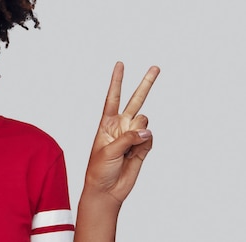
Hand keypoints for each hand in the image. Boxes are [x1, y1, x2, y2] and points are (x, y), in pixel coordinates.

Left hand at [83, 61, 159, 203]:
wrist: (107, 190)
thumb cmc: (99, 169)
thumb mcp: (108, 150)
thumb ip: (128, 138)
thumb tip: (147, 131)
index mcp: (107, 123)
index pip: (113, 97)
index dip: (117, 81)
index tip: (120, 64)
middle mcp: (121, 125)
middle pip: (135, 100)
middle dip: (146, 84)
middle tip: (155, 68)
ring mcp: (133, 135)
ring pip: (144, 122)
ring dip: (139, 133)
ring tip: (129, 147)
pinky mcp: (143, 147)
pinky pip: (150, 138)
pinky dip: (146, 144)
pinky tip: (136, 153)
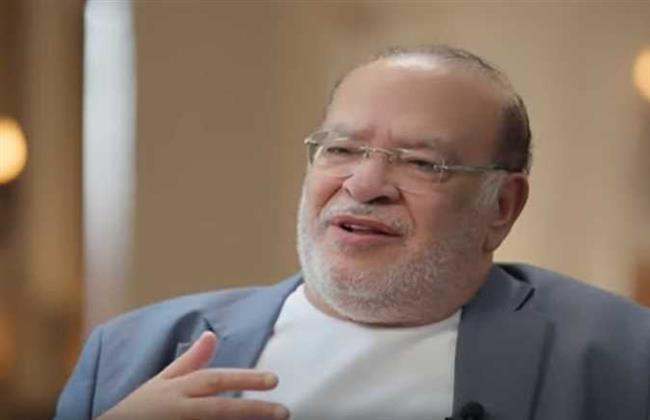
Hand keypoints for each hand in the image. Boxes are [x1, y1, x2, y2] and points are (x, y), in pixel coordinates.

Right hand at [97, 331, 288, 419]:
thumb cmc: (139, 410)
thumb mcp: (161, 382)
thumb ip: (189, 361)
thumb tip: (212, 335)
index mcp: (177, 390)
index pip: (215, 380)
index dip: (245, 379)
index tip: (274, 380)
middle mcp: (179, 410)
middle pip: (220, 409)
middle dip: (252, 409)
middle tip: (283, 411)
---
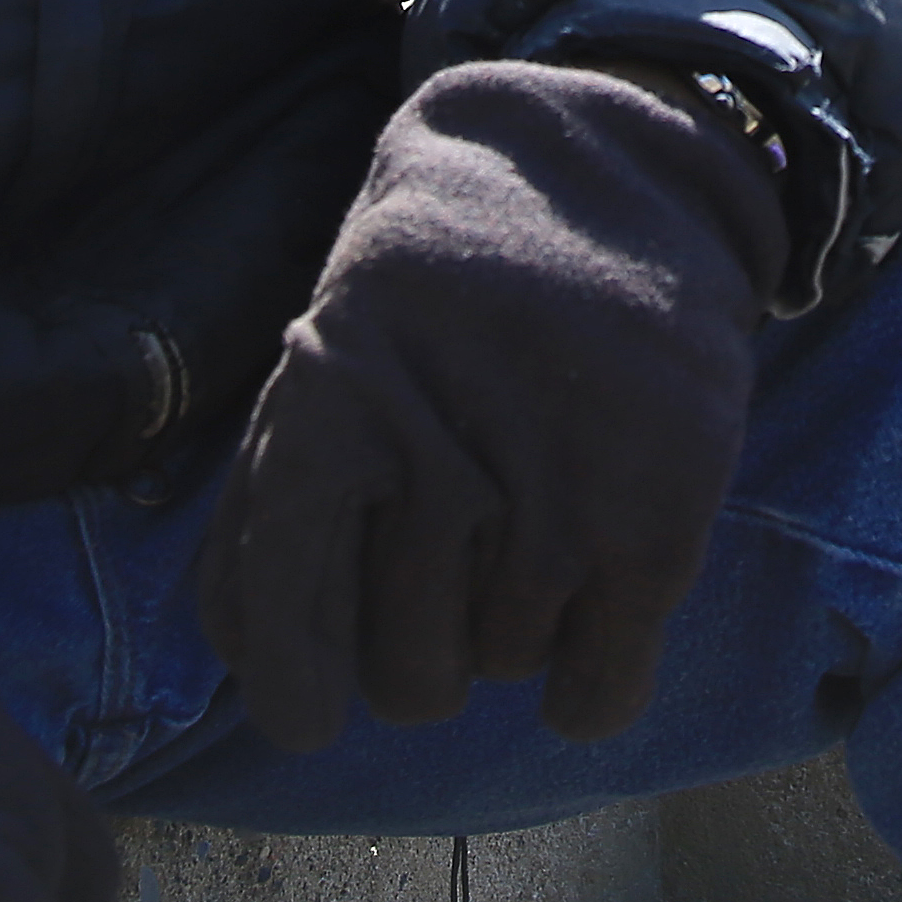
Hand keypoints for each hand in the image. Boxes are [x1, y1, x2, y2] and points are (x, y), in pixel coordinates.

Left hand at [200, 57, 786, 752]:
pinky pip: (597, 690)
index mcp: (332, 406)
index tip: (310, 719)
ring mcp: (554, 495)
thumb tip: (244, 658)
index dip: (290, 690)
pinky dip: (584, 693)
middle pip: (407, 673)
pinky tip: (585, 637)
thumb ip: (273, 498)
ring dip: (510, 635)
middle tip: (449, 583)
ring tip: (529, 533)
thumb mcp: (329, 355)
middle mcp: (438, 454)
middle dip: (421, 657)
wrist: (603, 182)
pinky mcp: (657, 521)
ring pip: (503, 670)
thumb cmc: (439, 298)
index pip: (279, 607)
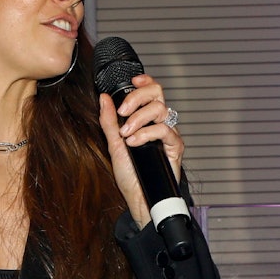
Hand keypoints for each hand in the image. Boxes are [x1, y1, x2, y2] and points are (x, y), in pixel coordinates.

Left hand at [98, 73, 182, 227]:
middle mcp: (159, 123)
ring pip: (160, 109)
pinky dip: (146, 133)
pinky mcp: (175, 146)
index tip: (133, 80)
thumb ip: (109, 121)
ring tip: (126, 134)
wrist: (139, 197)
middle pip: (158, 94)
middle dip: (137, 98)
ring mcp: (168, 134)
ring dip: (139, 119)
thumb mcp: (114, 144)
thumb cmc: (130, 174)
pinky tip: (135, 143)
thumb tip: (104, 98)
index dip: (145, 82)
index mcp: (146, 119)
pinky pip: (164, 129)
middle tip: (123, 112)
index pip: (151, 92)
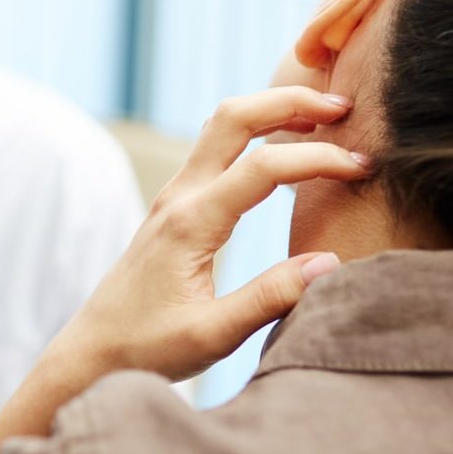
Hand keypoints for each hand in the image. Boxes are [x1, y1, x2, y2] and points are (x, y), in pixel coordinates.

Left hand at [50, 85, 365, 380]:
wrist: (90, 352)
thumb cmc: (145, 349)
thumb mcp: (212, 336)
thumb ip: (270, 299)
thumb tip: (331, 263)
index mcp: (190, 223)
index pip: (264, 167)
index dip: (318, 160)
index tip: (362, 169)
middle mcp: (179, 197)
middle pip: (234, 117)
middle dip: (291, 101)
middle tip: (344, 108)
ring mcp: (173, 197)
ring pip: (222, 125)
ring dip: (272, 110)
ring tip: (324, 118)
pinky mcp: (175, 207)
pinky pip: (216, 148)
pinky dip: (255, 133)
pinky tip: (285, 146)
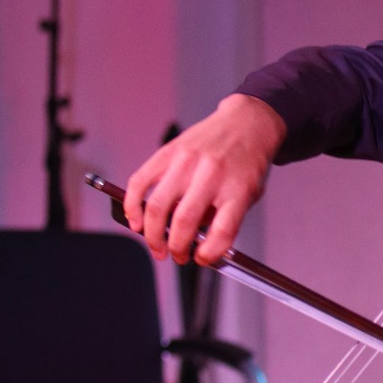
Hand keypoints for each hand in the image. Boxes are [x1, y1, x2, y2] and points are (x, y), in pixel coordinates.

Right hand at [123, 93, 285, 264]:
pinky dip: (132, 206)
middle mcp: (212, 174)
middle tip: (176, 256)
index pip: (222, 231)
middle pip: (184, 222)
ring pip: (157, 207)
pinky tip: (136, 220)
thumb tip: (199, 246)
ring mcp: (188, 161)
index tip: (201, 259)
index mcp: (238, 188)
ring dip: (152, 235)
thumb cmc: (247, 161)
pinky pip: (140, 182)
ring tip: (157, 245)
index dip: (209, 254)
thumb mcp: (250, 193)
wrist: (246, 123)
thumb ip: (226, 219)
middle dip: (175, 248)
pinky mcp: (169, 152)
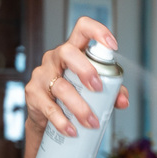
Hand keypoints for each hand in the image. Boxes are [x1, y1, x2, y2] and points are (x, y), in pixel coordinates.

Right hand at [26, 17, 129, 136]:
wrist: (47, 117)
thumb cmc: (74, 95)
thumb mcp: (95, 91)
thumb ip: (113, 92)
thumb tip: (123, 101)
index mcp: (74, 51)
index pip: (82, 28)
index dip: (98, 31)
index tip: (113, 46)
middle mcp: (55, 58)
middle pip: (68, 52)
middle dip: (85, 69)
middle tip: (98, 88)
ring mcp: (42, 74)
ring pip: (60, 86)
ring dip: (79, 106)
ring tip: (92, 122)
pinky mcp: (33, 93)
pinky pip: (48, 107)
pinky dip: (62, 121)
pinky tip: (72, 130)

**INSTRUCTIONS TO FOLLOW**
From the data above, return only the lines starting at the line that holds "middle dip: (291, 101)" and ending at the line that holds "index pip: (222, 231)", word for word and without pictures.

**ANSWER AREA**
middle dip: (291, 101)
middle tip: (344, 108)
ring mcp: (173, 197)
ring pip: (222, 125)
ring dip: (272, 110)
ring tip: (324, 118)
pinky mcp: (175, 207)
pinky pip: (216, 148)
pinky dip: (255, 133)
pinky tip: (285, 146)
Hand keypoints for each hand in the image. Boxes are [x1, y1, x2, y2] and points are (x, y), in pixel coordinates.

Right hand at [123, 93, 285, 264]:
pinky dip: (132, 206)
middle mcp: (212, 174)
middle tip: (176, 256)
index pip: (222, 231)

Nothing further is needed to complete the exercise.